Much of Pulp Fiction's action revolves around characters who are in the bathroom or need to use the toilet; Tarantino's other films also feature this trope, though to a lesser extent. At Jack Rabbit Slim's, Mia goes to "powder her nose"—literally; she snorts coke in the restroom, surrounded by a bevy of women vainly primping. Butch and Fabienne play an extended scene in their motel bathroom, he in the shower, she brushing her teeth; the next morning, but just a few seconds later in screen time, there she is again, brushing her teeth. As Jules and Vincent confront Brett and two of his pals, a fourth man is hiding by the toilet—his actions will lead to Jules's transformative "moment of clarity". After Marvin's absurd death, Vincent and Jules wash up in Jimmie's bathroom, where they get into a contretemps over a bloody hand towel.

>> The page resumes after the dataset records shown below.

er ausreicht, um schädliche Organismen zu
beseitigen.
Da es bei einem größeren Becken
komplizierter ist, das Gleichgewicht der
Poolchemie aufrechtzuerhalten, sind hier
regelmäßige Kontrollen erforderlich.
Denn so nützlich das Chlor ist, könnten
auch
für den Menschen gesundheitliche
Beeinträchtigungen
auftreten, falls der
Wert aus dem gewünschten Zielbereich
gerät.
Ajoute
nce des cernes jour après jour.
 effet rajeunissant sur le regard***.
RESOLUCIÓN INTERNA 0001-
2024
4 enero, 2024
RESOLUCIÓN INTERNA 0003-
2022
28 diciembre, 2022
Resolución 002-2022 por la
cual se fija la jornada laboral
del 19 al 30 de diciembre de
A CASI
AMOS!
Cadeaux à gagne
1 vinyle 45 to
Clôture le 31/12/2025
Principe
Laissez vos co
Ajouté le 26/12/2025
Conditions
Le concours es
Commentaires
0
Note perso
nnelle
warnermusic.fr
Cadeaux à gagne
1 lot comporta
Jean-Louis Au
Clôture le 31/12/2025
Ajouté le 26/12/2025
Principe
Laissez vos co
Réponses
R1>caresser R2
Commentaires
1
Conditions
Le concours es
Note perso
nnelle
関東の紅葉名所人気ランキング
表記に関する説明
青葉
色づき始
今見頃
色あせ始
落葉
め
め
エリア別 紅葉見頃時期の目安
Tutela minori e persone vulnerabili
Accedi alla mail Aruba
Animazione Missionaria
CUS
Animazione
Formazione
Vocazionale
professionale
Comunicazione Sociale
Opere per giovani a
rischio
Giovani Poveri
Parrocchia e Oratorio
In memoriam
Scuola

When the diner hold-up turns into a Mexican standoff, "Honey Bunny" whines, "I gotta go pee!"

As described by Peter and Will Brooker, "In three significant moments Vincent retires to the bathroom returns to an utterly changed world where death is threatened." The threat increases in magnitude as the narrative progresses chronologically, and is realized in the third instance:

  1. Vincent and Jules’s diner breakfast and philosophical conversation is aborted by an armed robbery while Vincent is reading on the toilet.
  2. While Vincent is in the bathroom worrying about the possibility of going too far with Marsellus's wife, Mia mistakes his heroin for cocaine, snorts it, and overdoses.
  3. During a stakeout at Butch’s apartment, Vincent emerges from the toilet with his book and is killed by Butch.

In the Brookers' analysis, "Through Vince...we see the contemporary world as utterly contingent, transformed, disastrously, in the instant you are not looking." Fraiman finds it particularly significant that Vincent is reading Modesty Blaise in two of these instances. She links this fact with the traditional derisive view of women as "the archetypal consumers of pulp":

Locating popular fiction in the bathroom, Tarantino reinforces its association with shit, already suggested by the dictionary meanings of "pulp" that preface the movie: moist, shapeless matter; also, lurid stories on cheap paper. What we have then is a series of damaging associations—pulp, women, shit—that taint not only male producers of mass-market fiction but also male consumers. Perched on the toilet with his book, Vincent is feminized by sitting instead of standing as well as by his trashy tastes; preoccupied by the anal, he is implicitly infantilized and homosexualized; and the seemingly inevitable result is being pulverized by Butch with a Czech M61 submachine gun. That this fate has to do with Vincent's reading habits is strongly suggested by a slow tilt from the book on the floor directly up to the corpse spilled into the tub.

Willis reads Pulp Fiction in almost precisely the opposite direction, finding "its overarching project as a drive to turn shit into gold. This is one way of describing the project of redeeming and recycling popular culture, especially the popular culture of one's childhood, as is Tarantino's wont as well as his stated aim." Despite that, argues Fraiman, "Pulp Fiction demonstrates...that even an open pulpophile like Tarantino may continue to feel anxious and emasculated by his preferences."